- **PROBLEM TO SOLVE**
Reproduce the rows below with every occurrence of "Biobío" swapped for "Maule" and all other text left unchanged, omitting the pictures.

- **LISTED RECORDS**

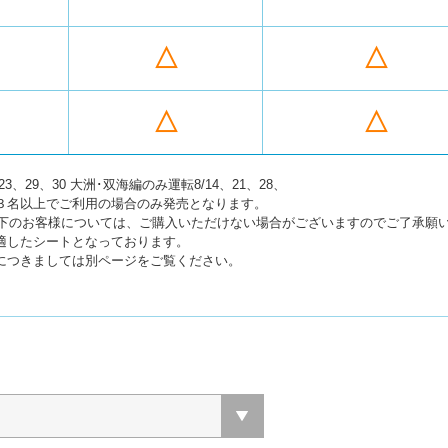
△
△
△
△
16、22、23、29、30 大洲･双海編のみ運転8/14、21、28、
３名以上でご利用の場合のみ発売となります。
下のお客様については、ご購入いただけない場合がございますのでご了承願
適したシートとなっております。
につきましては別ページをご覧ください。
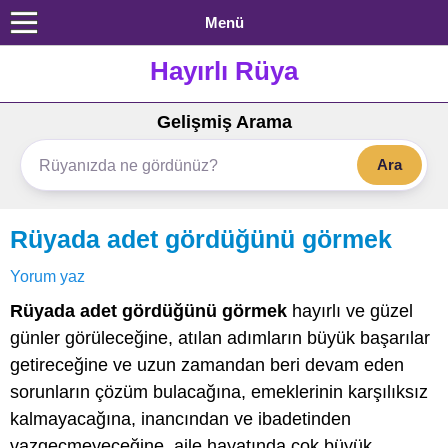
Menü
Hayırlı Rüya
Gelişmiş Arama
Ara
Rüyada adet gördüğünü görmek
Yorum yaz
Rüyada adet gördüğünü görmek
hayırlı ve güzel
günler görüleceğine, atılan adımların büyük başarılar
getireceğine ve uzun zamandan beri devam eden
sorunların çözüm bulacağına, emeklerinin karşılıksız
kalmayacağına, inancından ve ibadetinden
vazgeçmeyeceğine, aile hayatında çok büyük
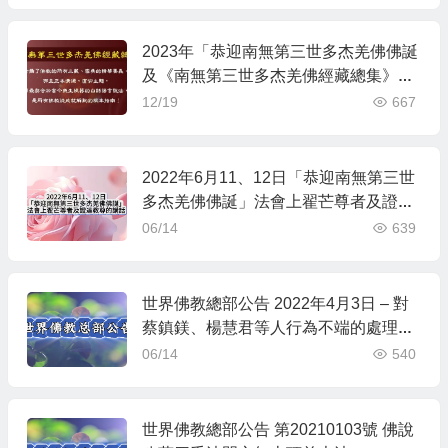
2023年「恭迎南無第三世多杰羌佛佛誕
及《南無第三世多杰羌佛經藏總集》」
法會上翟芒尊者及證達教尊的講話内容
12/19
667
2022年6月11、12日「恭迎南無第三世
多杰羌佛佛誕」法會上翟芒尊者及證達
教尊的講話
06/14
639
世界佛教總部公告 2022年4月3日 – 對
蔡鎮鎂、楊慧君等人行為不端的處理決
定
06/14
540
世界佛教總部公告 第20210103號 佛說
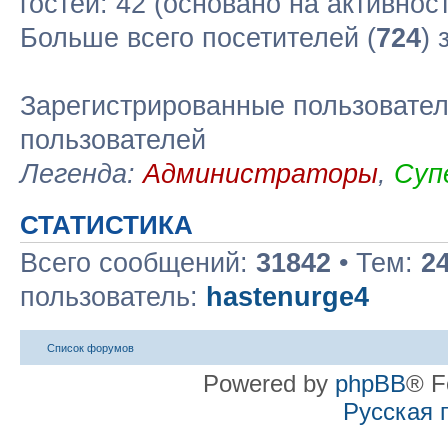
гостей: 42 (основано на активнос
Больше всего посетителей (
724
) 
Зарегистрированные пользовател
пользователей
Легенда:
Администраторы
,
Суп
СТАТИСТИКА
Всего сообщений:
31842
• Тем:
2
пользователь:
hastenurge4
Список форумов
Powered by
phpBB
® F
Русская 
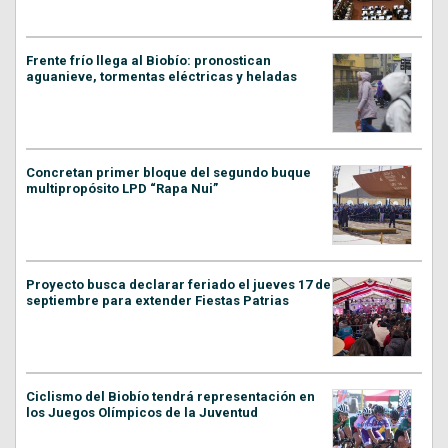
Frente frío llega al Biobío: pronostican
aguanieve, tormentas eléctricas y heladas
Concretan primer bloque del segundo buque
multipropósito LPD “Rapa Nui”
Proyecto busca declarar feriado el jueves 17 de
septiembre para extender Fiestas Patrias
Ciclismo del Biobío tendrá representación en
los Juegos Olímpicos de la Juventud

- **RESPONSE AREA**
△
△
△
△
16、22、23、29、30 大洲･双海編のみ運転8/14、21、28、
３名以上でご利用の場合のみ発売となります。
下のお客様については、ご購入いただけない場合がございますのでご了承願
適したシートとなっております。
につきましては別ページをご覧ください。
Menü
Hayırlı Rüya
Gelişmiş Arama
Ara
Rüyada adet gördüğünü görmek
Yorum yaz
Rüyada adet gördüğünü görmek
hayırlı ve güzel
günler görüleceğine, atılan adımların büyük başarılar
getireceğine ve uzun zamandan beri devam eden
sorunların çözüm bulacağına, emeklerinin karşılıksız
kalmayacağına, inancından ve ibadetinden
vazgeçmeyeceğine, aile hayatında çok büyük
2023年「恭迎南無第三世多杰羌佛佛誕
及《南無第三世多杰羌佛經藏總集》」
法會上翟芒尊者及證達教尊的講話内容
12/19
667
2022年6月11、12日「恭迎南無第三世
多杰羌佛佛誕」法會上翟芒尊者及證達
教尊的講話
06/14
639
世界佛教總部公告 2022年4月3日 – 對
蔡鎮鎂、楊慧君等人行為不端的處理決
定
06/14
540
世界佛教總部公告 第20210103號 佛說
гостей: 42 (основано на активнос
Больше всего посетителей (
724
) 
Зарегистрированные пользовател
пользователей
Легенда:
Администраторы
,
Суп
СТАТИСТИКА
Всего сообщений:
31842
• Тем:
2
пользователь:
hastenurge4
Список форумов
Powered by
phpBB
® F
Русская 
Frente frío llega al Maule: pronostican
aguanieve, tormentas eléctricas y heladas
Concretan primer bloque del segundo buque
multipropósito LPD “Rapa Nui”
Proyecto busca declarar feriado el jueves 17 de
septiembre para extender Fiestas Patrias
Ciclismo del Maule tendrá representación en
los Juegos Olímpicos de la Juventud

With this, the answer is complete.